パソコンを入れたリュックが重たい。歩いていると背中が引っ張られて息がしづらくなってくる。踵に負荷を感じる。靴底が薄く感じる。足が痛い。
目的地に着いたら荷物を開け、パソコンを机に置き、目の前の環境の種々の問題に対処しようと試みる。
するとなんとはなしにイラついてくる。
出がけに買っておいた固ったいグミをにぢにぢ噛み始める。
作業がひと段落すると、次の作業が目の前に現れてくる。さてどこまで手をつけようかと考えるが、もうそんな元気はない。
どこまでやったとメモだけして、出先から帰ることにする。
作業を終えて事務所へ帰る。
行きもリュックは重かったが、帰りになるといっそう重く感じる。帰り着くと目の奥がぎりぎりと痛む。
ディスプレイがよく見えない。
目がじゅうぶんに開かない。テキストが二重に見える。眠気が突然頭を殴りつけ、たびたび気を失いかける。

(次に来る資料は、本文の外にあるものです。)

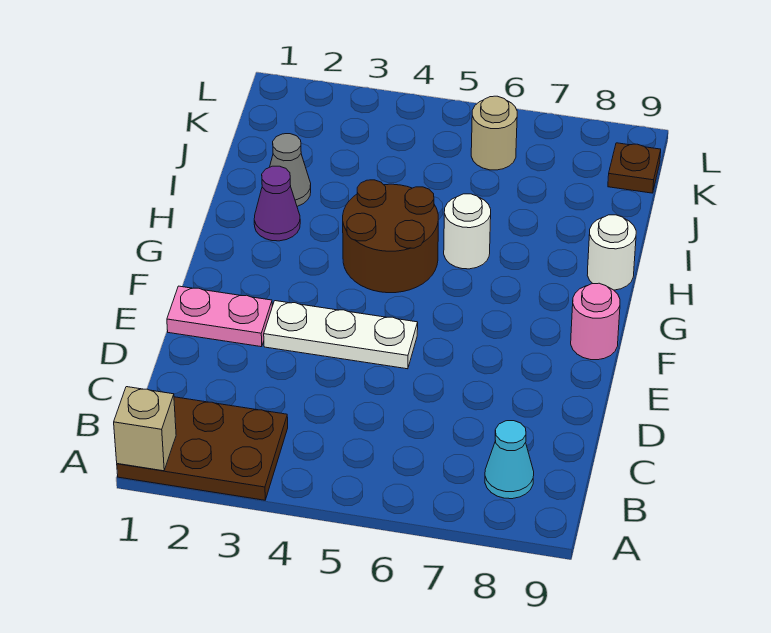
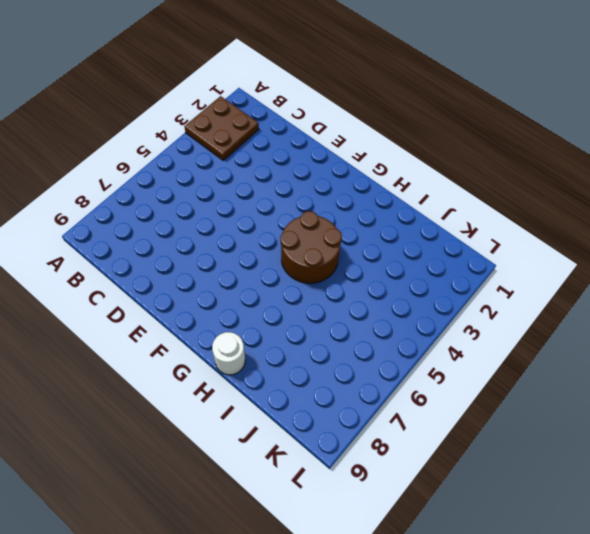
brown 2x2 plate [184,96,259,160] -> brown 2x3 plate [117,397,288,500]
none -> cyan 1x1 cone [485,421,534,499]
none -> pink 1x2 plate [167,286,272,347]
none -> white 1x3 plate [264,301,418,369]

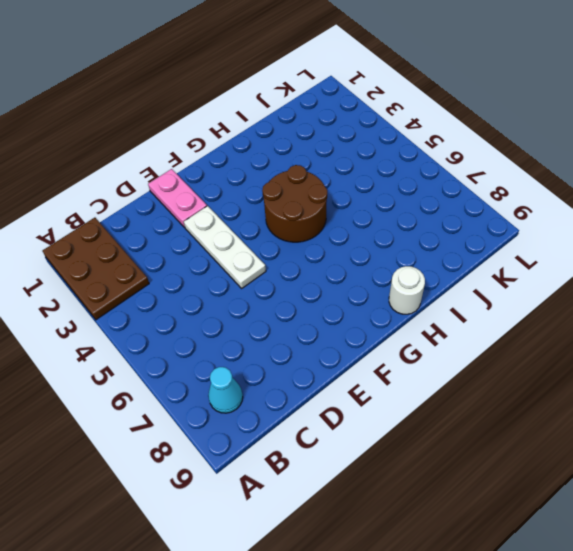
none -> pink 1x1 round brick [571,283,620,360]
none -> purple 1x1 cone [254,166,300,241]
none -> white 1x1 round brick [444,194,491,269]

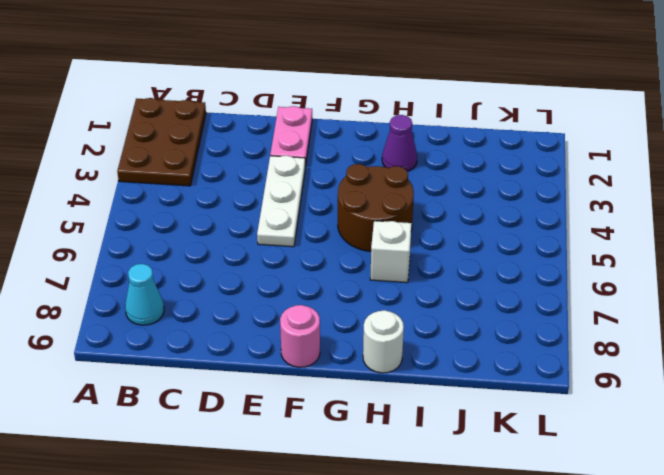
white 1x1 brick [370,221,412,283] -> white 1x1 round brick [444,194,491,269]
none -> grey 1x1 cone [270,134,311,206]
none -> tan 1x1 round brick [471,96,517,170]
none -> brown 1x1 plate [608,143,661,193]

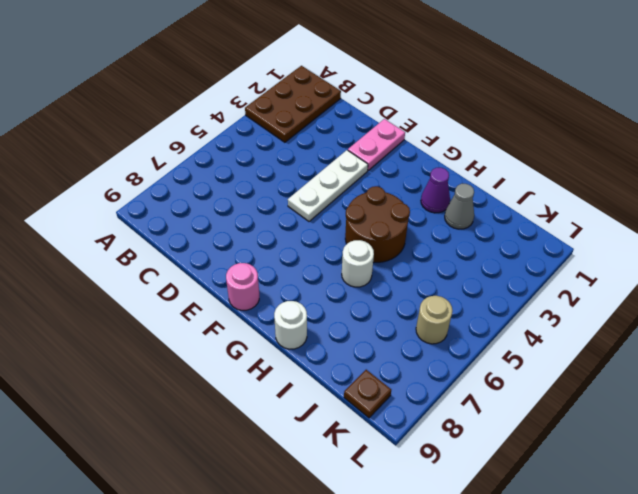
none -> cyan 1x1 cone [485,421,534,499]
none -> tan 1x1 brick [114,387,176,471]

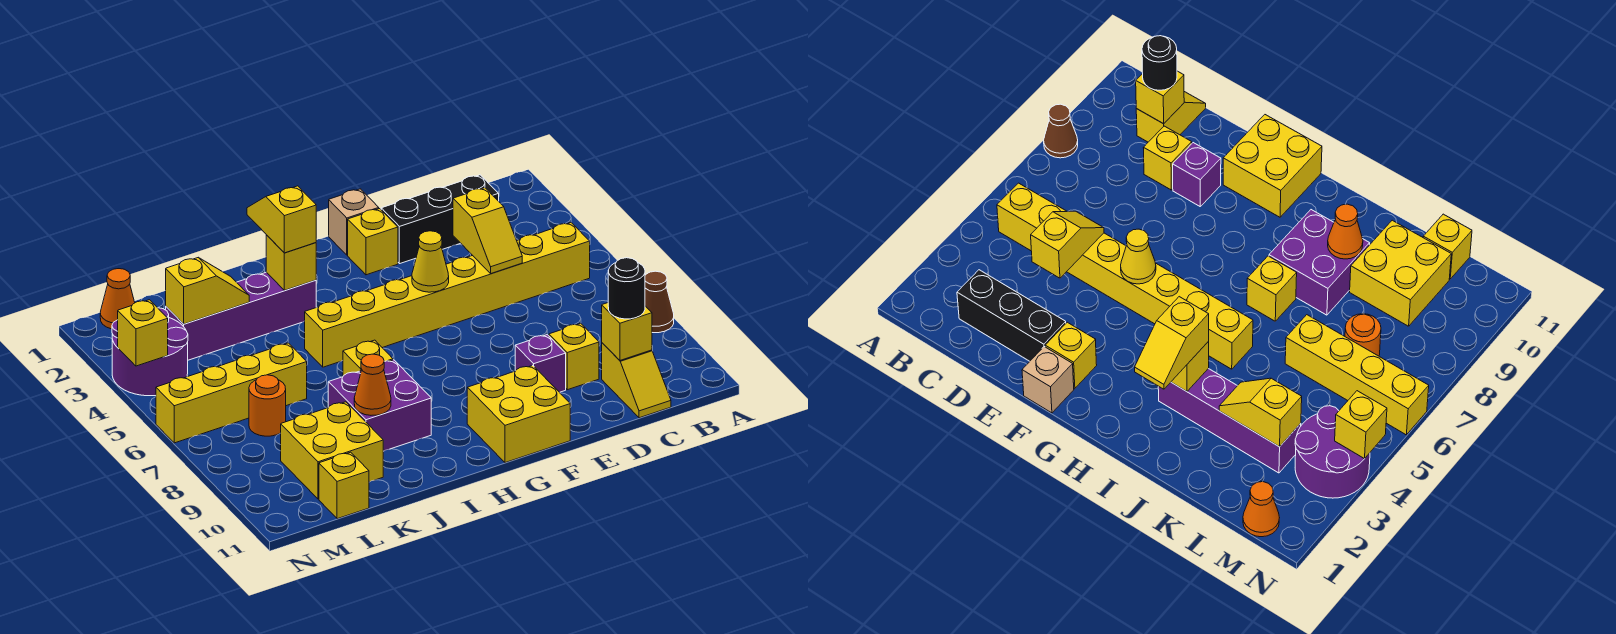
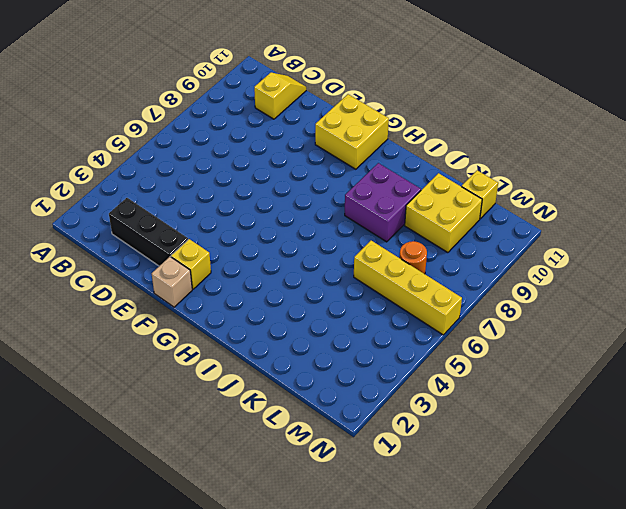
none -> brown 1x1 cone [645,271,674,333]
none -> yellow 1x8 brick [305,223,590,367]
none -> yellow 1x1 brick [549,323,599,390]

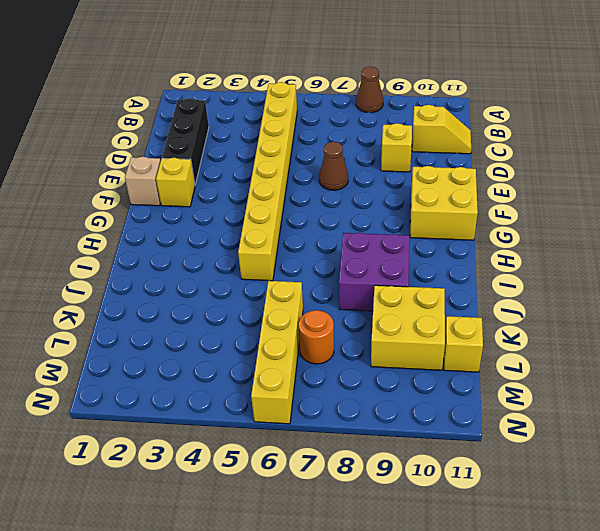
brown 1x1 cone [319,142,348,190] -> none
none -> purple 1x1 brick [515,335,566,392]
none -> purple 1x4 brick [166,272,316,360]
none -> yellow 1x1 brick [343,340,393,376]

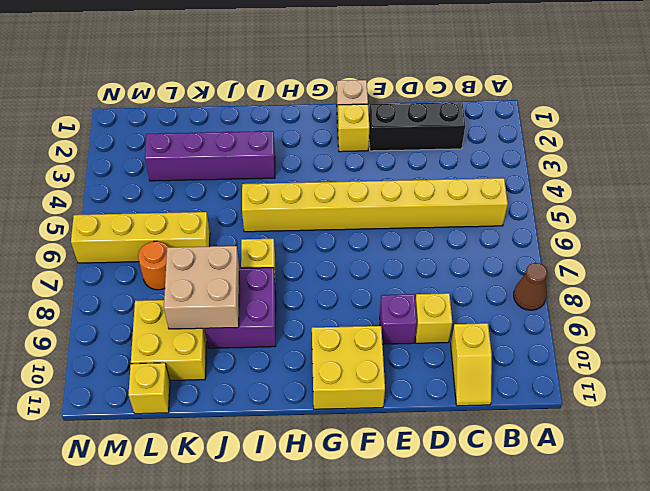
tan 2x2 brick [164,246,239,329] -> orange 1x1 cone [354,354,391,415]
none -> orange 1x1 cone [100,269,135,329]
none -> purple 2x2 round brick [112,308,188,396]
none -> yellow 1x1 brick [602,303,652,360]

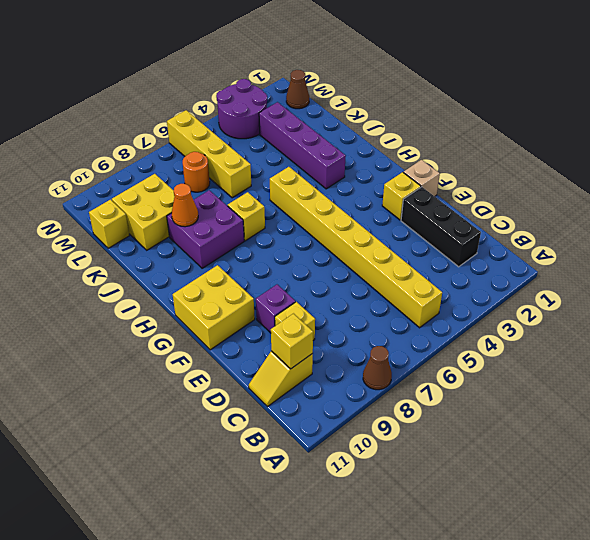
brown 1x1 cone [286,70,309,109] -> orange 1x1 cone [100,269,135,329]
none -> yellow 1x2 slope [453,188,522,273]
none -> yellow 1x1 cone [412,231,449,292]
none -> yellow 1x1 brick [266,235,316,290]

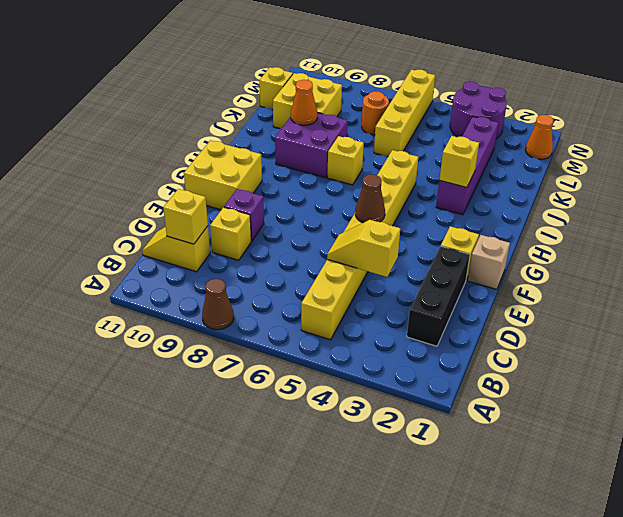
brown 1x1 cone [355,174,385,223] -> yellow 1x1 cone [412,231,449,292]
none -> yellow 1x2 slope [166,258,249,324]
none -> yellow 1x1 brick [118,300,168,366]
none -> black 1x1 round brick [608,258,645,319]

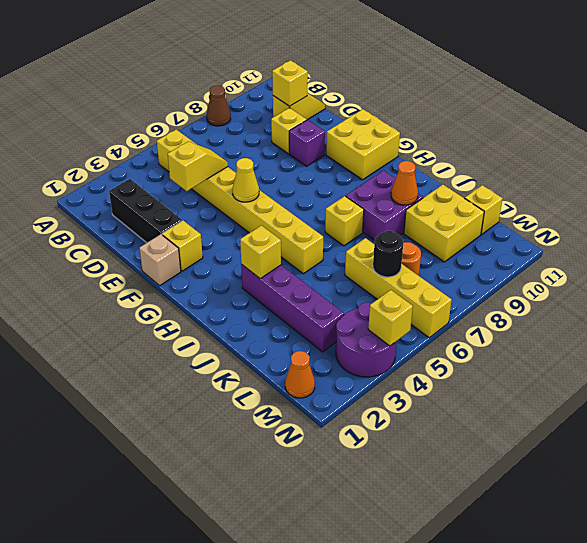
black 1x1 round brick [373,231,403,277] -> black 1x1 round brick moved to [608,258,645,319]
none -> yellow 1x2 slope [166,258,249,324]
none -> yellow 1x2 slope [247,186,316,253]

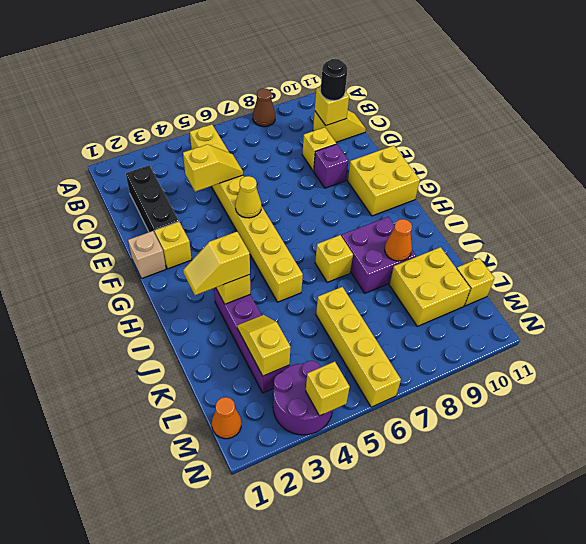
none -> orange 1x1 round brick [249,375,286,436]

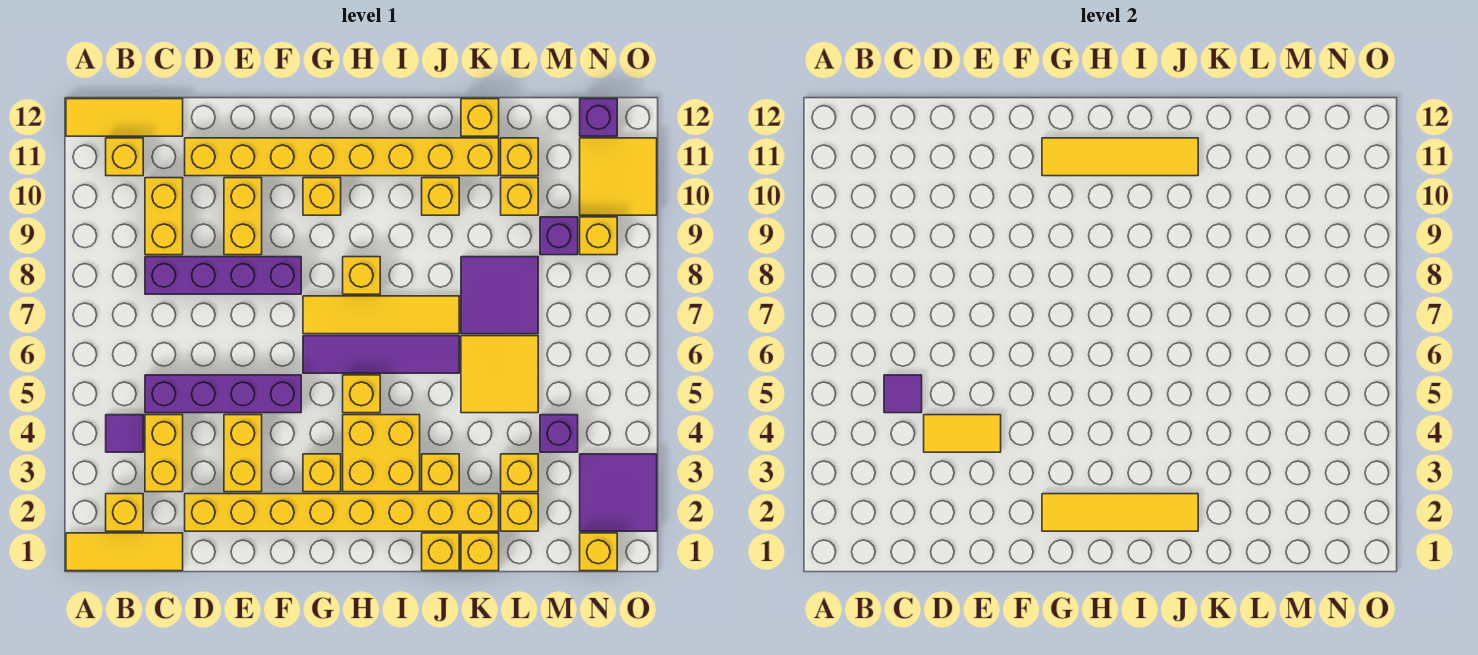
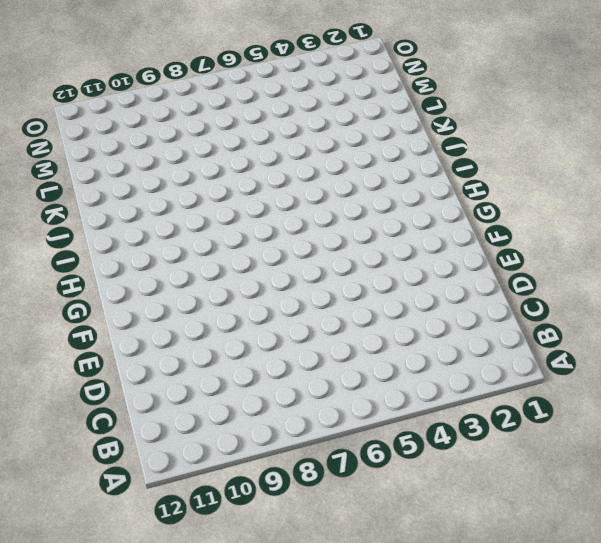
none -> yellow 1x3 tile [66,533,183,571]
none -> yellow 1x3 tile [66,99,183,136]
none -> yellow 1x1 brick [106,494,143,531]
none -> purple 1x1 tile [106,415,143,452]

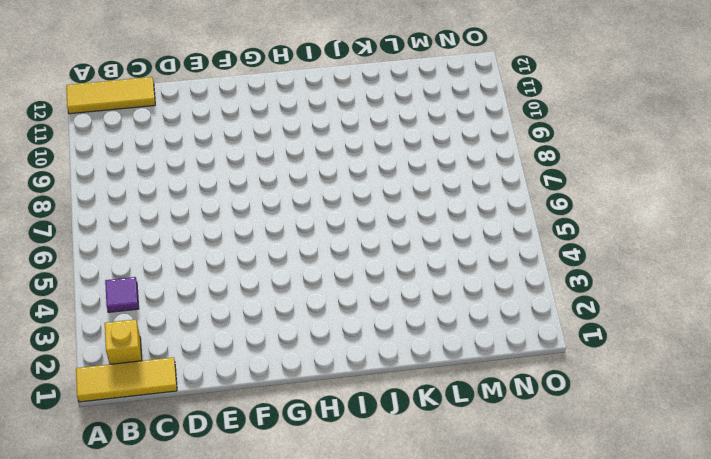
none -> yellow 1x1 brick [106,138,143,176]
none -> yellow 1x2 brick [145,415,183,492]
none -> purple 1x4 brick [145,375,301,413]
none -> purple 1x4 brick [145,257,301,294]

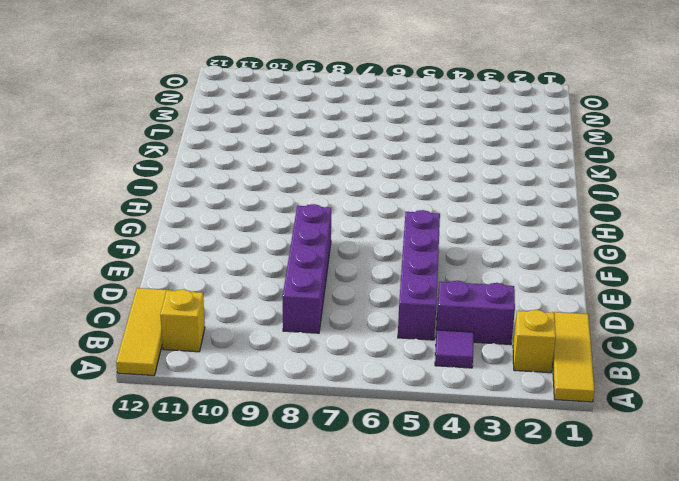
purple 1x2 brick [436,281,515,345] -> yellow 1x2 brick [145,415,183,492]
none -> yellow 1x2 brick [145,178,183,255]
none -> yellow 1x8 brick [185,494,499,531]
none -> yellow 1x8 brick [185,138,499,176]
none -> yellow 1x2 brick [224,415,262,492]

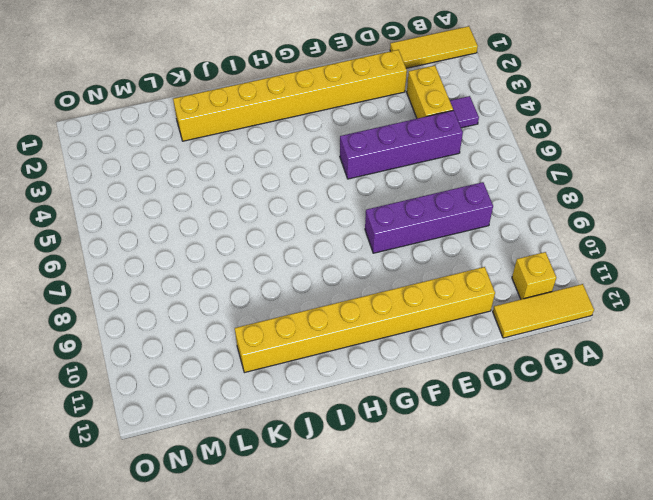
none -> yellow 1x1 brick [106,494,143,531]
none -> yellow 1x2 brick [145,178,183,255]
none -> yellow 1x2 brick [224,415,262,492]
none -> yellow 1x2 brick [224,178,262,255]

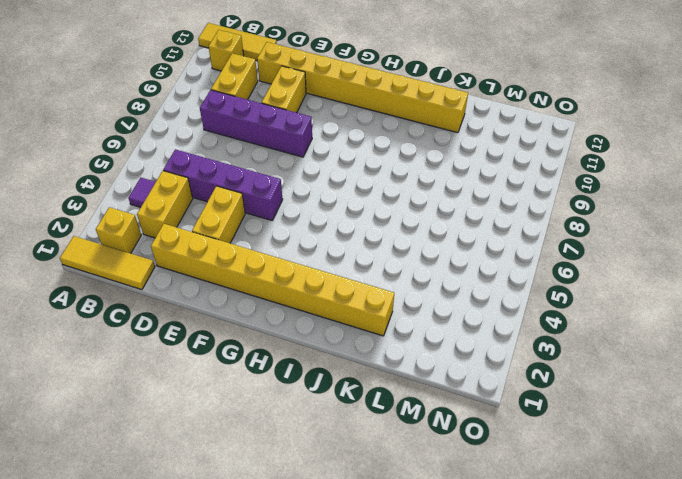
none -> yellow 1x1 brick [303,454,341,492]
none -> purple 1x4 tile [303,336,459,373]
none -> yellow 1x4 tile [303,296,459,334]
none -> yellow 1x1 brick [303,178,341,215]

奇怪なストレッチなどしてみる。
夕方の事務所で明日のことなど考える。
そうすると大体今日やり忘れたことが一つや二つ出てくるので、嫌々手をつける。
このあたりでめちゃくちゃため息をつく。
もはや背筋を真っ直ぐに座っている気が起きない。おれは背もたれによりかかり天を仰いでいる。
日が落ちて帰り支度をする。
頭はろくに働かず、散らかした机を片付ける順番がよくわからない。
ゴミを先に捨てた方がよいのか、パソコンを先にしまったほうがよいのか、どっちでもいいことに悩んでうろうろする。
こうして一日が終わる。

こんな有様をもはや隠すこともしなくなった。
働かない頭のまま適当に喋ることも怖くなくなった。
手がつけられない仕事は全部部下に任せるようになった。
どんどんふてぶてしくなる。目上の人間に畏まるのももはや面倒くさい。事務所にいるとあー、ッスねぇ、みたいな話し方しかできなくなった。
それでもなるべく仕事はする。なぜか?
会社にいる限り、仕事をサボるよりも仕事をする方が容易いからだ。会社にいるとき、おれはなるべく容易い振る舞いをする。容易くできることだけをする。
自分がここにいる限り、なるべくこの先も容易くなるように、そのことだけを考えている。辛いことは一切しない。

会社にいると具合が悪くなっていく。
それは安逸なことだけをやっているからだろうか。いっそ粉骨砕身の覚悟を決めるほうが元気なのかもしれない。
そうなると、会社で妙にハツラツ元気な人というのはおそろしい。
でも、具合の悪そうなおじさん、めっちゃいる。
だからおれのやり方は間違ってないと思う。